石井 マッチングを促進する新しいエコ システムとなることを期待しています。また実務面では、お客様とのコミュニケーションやプロジェクト管理なども、Cloud PARK 上でできるようになると嬉しいですね。

岩瀬 もし可能であれば、Webinar などのビデオ コンテンツで、成功事例などを共有できるといいと思います。

安達 ぜひ全国のパートナーと交流できる場として、ノウハウ共有をサポートしてください。これこそが Cloud
PARK に参加する意義だと考えているからです。

村上 ありがとうございます。皆様のようにさまざまな知見を持った会社が集まることで、よりよい環境が生まれると信じています。これからもこの取り組みを推進することで、日本の課題解決のショートカットを見つけるお手伝いをしていきたいと思います。
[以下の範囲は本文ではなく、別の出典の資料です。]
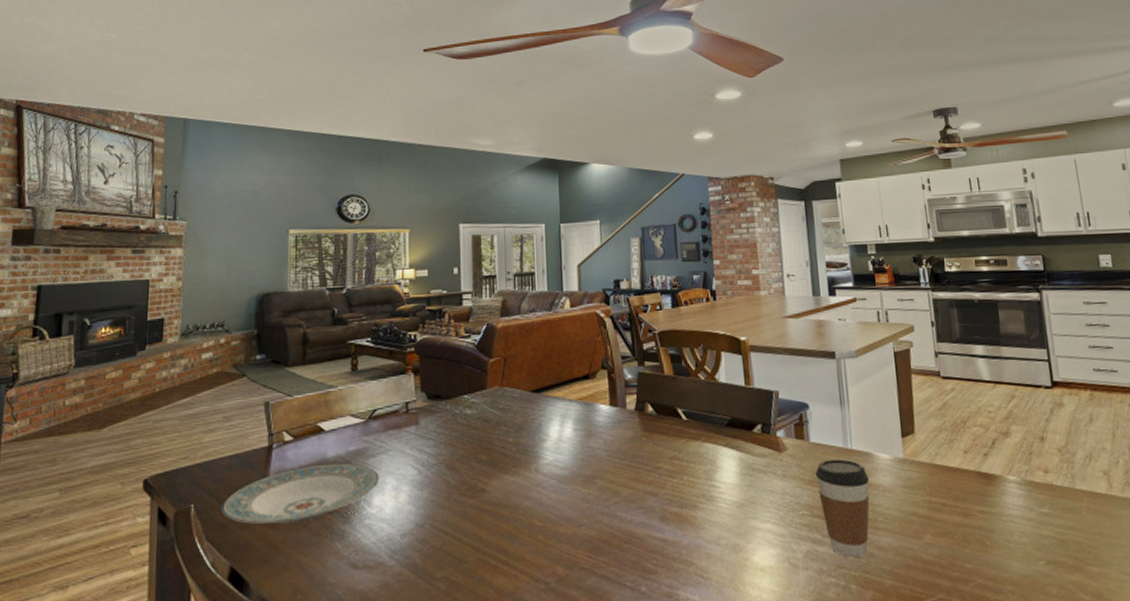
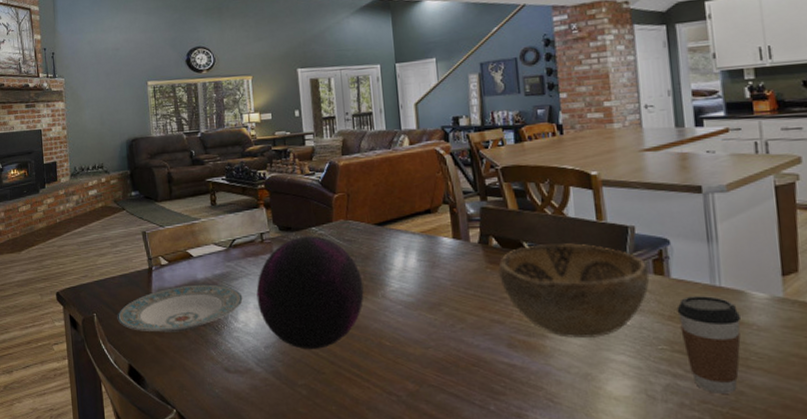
decorative orb: none [396,404,516,535] -> present [256,236,364,349]
decorative bowl: none [653,409,792,508] -> present [498,243,650,338]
── Cloud PARK がどのように成長していくのか、これからも目が離せませんね。本日はありがとうございました。

参加企業の皆様
※お断り:株式会社 YSK e-com、株式会社 ゴビの皆様は、遠隔地からの参加のため、写真には写っていません。

【インタビュー参加各社の概要】

京都電子計算株式会社 (KIP)

1964 年 10 月に株式会社京都新聞社の全額出資により設立。それ以来、全国向けに販売している住民情報システムの開発元、京都および滋賀における情報産業のパイオニアとして、独自性の高い各種ソリューションを提供しています。特に地方公共団体や教育機関などの公共性の高い分野で、深い業務ノウハウと多彩な技術を蓄積。常に新技術に挑戦しながら、豊かな情報社会の発展に貢献し続けています。

株式会社 YSK e-com

1986 年 12 月に「山梨県内における雇用の場の提供と情報化に少しでも貢献したい」という想いから設立。自治体向けや流通/サービス業向け、製造業向けのシステム開発をはじめ、ネットワーク構築/運用、データセンターの提供などを手掛けています。現在では県内におけるソフト開発業界のトップ メーカーに成長。”新しい豊かさの創造” を目指した事業を展開しています。

ウイングアーク1st株式会社

2004 年 3 月創業。帳票基盤ソリューション「SVF」や「Dr.Sum」をはじめとする BI プラットフォームなどの提供を通じ、企業にとって最も重要な資産の 1 つであるデータを最大限に活用するための支援をしています。企業理念は「The Data Empowerment Company」。データの価値を最大化しビジネスにイノベーションを起こすことで、新たな未来を作っていくことを目指しています。

株式会社エーアイスクエア

2015 年 12 月設立。人工知能 (AI) を活用した各種 IT サービスとコンサルティングを提供しています。代表的な製品/サービスは、AI と活用した自動応答システム「QuickQA」と、自動要約/分類システム「QuickSummary」。最先端の人工知能技術を自然言語処理に応用したこれらの製品は、既に大企業を中心に数多くの企業に導入されており、ホワイト カラーの労働生産性の飛躍的な向上を実現しています。

株式会社 Cogent Labs

2014 年 4 月設立。世界中から AIの 研究者やエキスパートが集まり、最先端の人工知能の研究、開発と関連ソリューション サービスの提供を行っています。主力事業は手書き文字をデータ化する AI OCR「Tegaki」の運営。認識率 99% という高精度な技術によってデータ入力業務の効率化とコスト削減を可能にし、労働生産性の向上に貢献しています。

株式会社 ゴビ

1989 年 5 月設立。京都市市内の京都リサーチ パークを拠点に、情報システムやウェブサイトの構築、ユビキタス システムの研究開発、電子タグや携帯電話などを活用したアプリケーションの開発、インターネット技術やデータベースを中核としたビジネス システムの開発などを手掛けています。